### Prompt
Pull out the lines from the one containing "hirugarrenen identifikazio-datuak erabiltzea, beste" through the one containing "gain hartzen estekatutako", including both of those lines, and reproduce them word for word.

[Stored data entries]
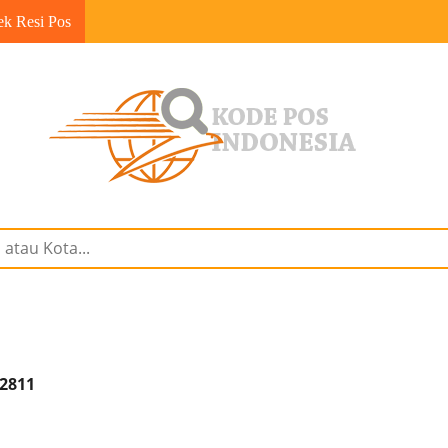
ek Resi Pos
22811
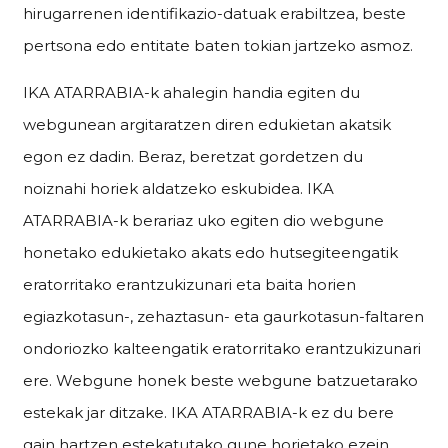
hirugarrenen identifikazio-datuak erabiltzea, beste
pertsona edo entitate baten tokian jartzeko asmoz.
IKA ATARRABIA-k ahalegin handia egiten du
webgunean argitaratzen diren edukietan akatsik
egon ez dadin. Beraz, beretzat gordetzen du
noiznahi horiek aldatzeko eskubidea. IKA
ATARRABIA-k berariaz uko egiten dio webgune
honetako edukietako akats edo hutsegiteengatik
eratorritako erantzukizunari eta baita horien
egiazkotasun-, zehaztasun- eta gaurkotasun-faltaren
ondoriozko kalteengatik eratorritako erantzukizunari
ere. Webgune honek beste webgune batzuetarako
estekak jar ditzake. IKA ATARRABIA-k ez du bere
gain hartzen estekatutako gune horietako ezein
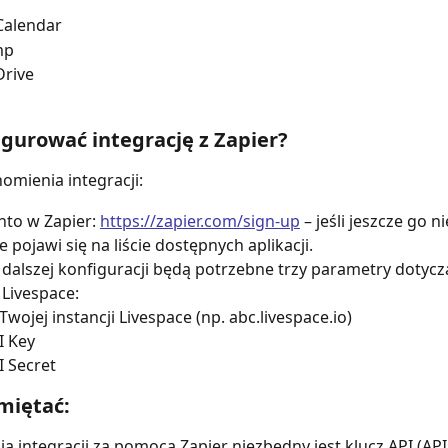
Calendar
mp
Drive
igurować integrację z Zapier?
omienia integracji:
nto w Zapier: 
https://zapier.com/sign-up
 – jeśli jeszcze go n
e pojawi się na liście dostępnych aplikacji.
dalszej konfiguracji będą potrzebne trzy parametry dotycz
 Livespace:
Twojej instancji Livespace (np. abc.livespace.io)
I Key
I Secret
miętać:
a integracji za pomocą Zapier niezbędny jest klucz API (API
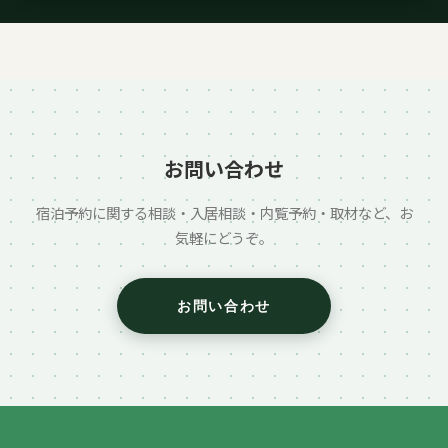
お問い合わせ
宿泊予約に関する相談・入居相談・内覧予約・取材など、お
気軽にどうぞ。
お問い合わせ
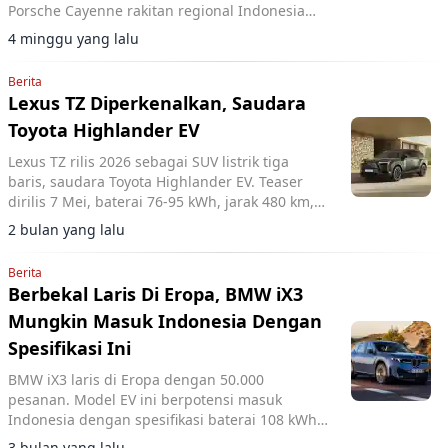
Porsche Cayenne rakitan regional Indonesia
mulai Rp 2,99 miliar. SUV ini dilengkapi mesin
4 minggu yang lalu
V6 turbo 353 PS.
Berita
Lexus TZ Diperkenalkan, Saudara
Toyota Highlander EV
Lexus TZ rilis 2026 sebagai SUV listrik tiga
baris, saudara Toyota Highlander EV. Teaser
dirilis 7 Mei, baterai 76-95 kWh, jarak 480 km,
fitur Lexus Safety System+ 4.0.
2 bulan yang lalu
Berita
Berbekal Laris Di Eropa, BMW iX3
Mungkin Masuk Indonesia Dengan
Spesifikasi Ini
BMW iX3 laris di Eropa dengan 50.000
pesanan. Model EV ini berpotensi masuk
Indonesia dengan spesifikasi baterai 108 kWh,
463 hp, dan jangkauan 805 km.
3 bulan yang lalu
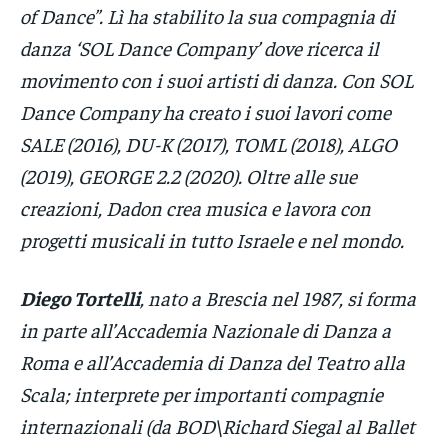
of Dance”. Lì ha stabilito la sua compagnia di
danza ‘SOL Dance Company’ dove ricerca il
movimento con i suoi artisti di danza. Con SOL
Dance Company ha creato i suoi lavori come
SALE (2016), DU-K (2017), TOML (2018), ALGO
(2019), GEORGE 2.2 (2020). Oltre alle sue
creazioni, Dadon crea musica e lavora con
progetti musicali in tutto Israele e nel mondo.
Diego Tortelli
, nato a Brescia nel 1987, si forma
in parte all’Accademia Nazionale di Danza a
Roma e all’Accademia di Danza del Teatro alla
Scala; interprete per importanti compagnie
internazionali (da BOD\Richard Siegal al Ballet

* * *

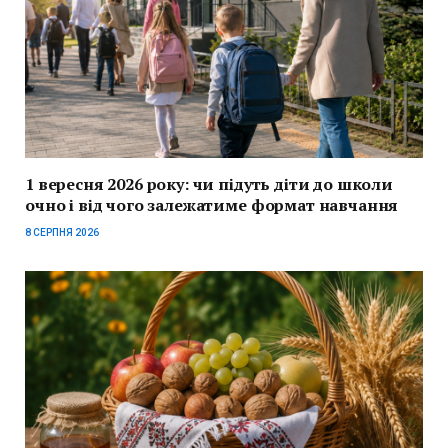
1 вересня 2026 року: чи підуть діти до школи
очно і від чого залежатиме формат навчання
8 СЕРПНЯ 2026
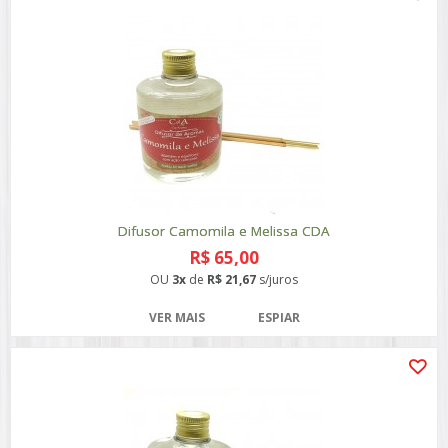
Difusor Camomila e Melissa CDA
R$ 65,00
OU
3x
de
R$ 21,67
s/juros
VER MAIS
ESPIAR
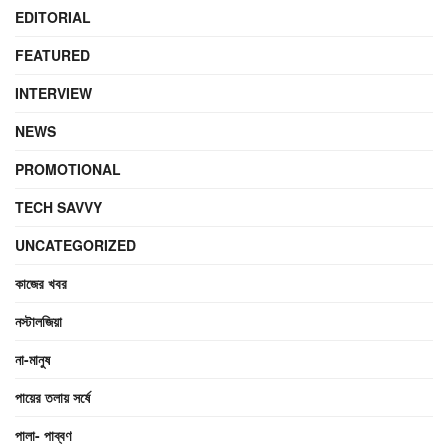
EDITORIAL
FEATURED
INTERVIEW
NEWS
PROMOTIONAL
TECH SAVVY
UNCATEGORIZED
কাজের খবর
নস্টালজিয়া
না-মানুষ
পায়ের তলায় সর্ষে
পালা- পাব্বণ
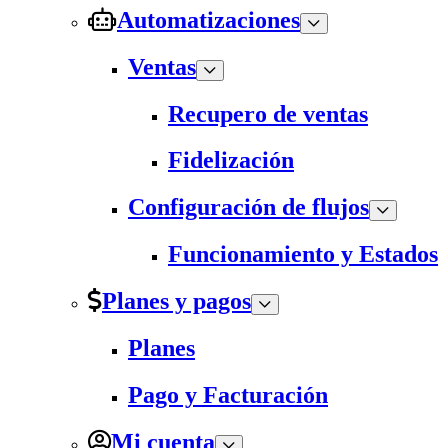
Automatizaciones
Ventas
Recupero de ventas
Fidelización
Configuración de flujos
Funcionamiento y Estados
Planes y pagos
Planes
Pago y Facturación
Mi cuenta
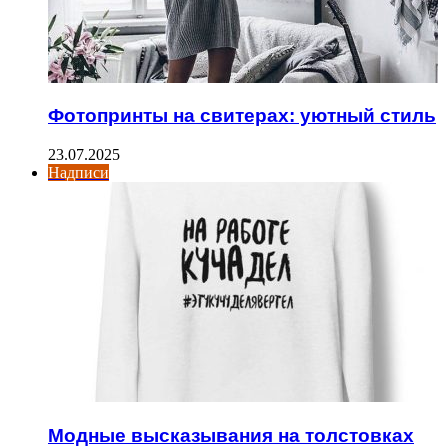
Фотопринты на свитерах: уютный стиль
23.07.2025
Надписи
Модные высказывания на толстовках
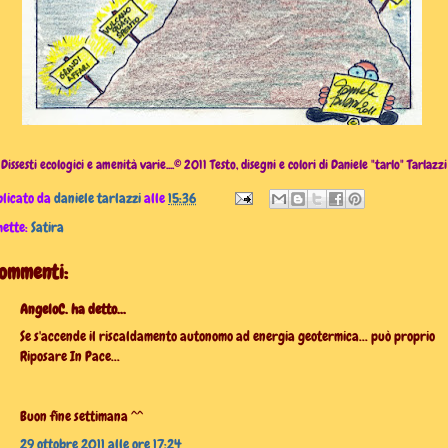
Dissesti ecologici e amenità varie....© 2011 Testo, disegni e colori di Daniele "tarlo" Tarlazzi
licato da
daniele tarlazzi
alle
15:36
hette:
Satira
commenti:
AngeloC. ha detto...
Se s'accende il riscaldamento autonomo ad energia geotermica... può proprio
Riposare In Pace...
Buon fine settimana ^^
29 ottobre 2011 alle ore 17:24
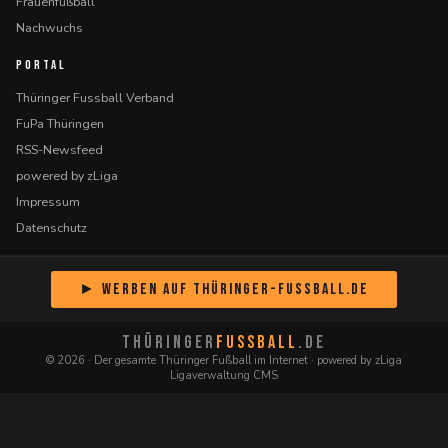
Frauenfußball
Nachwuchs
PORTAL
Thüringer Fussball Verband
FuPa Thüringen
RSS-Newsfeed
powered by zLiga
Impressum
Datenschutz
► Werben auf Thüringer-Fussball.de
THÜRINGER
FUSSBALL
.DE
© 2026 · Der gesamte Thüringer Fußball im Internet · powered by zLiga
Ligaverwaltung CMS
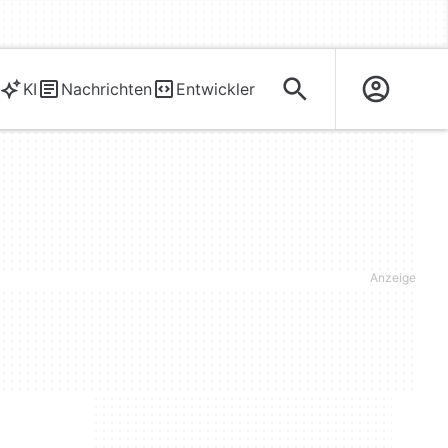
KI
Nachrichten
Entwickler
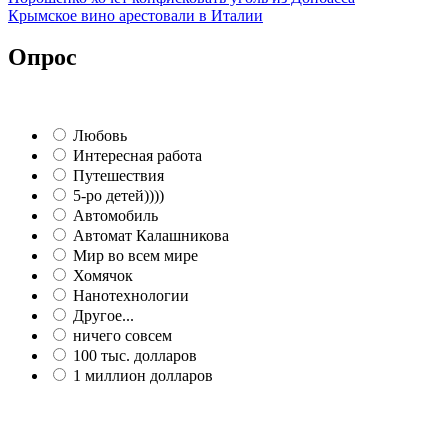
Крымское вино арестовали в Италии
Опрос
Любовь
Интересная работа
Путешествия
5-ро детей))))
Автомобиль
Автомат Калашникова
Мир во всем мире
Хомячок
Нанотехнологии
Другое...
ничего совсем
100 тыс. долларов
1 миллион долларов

### Response below
hirugarrenen identifikazio-datuak erabiltzea, beste
pertsona edo entitate baten tokian jartzeko asmoz.
IKA ATARRABIA-k ahalegin handia egiten du
webgunean argitaratzen diren edukietan akatsik
egon ez dadin. Beraz, beretzat gordetzen du
noiznahi horiek aldatzeko eskubidea. IKA
ATARRABIA-k berariaz uko egiten dio webgune
honetako edukietako akats edo hutsegiteengatik
eratorritako erantzukizunari eta baita horien
egiazkotasun-, zehaztasun- eta gaurkotasun-faltaren
ondoriozko kalteengatik eratorritako erantzukizunari
ere. Webgune honek beste webgune batzuetarako
estekak jar ditzake. IKA ATARRABIA-k ez du bere
gain hartzen estekatutako gune horietako ezein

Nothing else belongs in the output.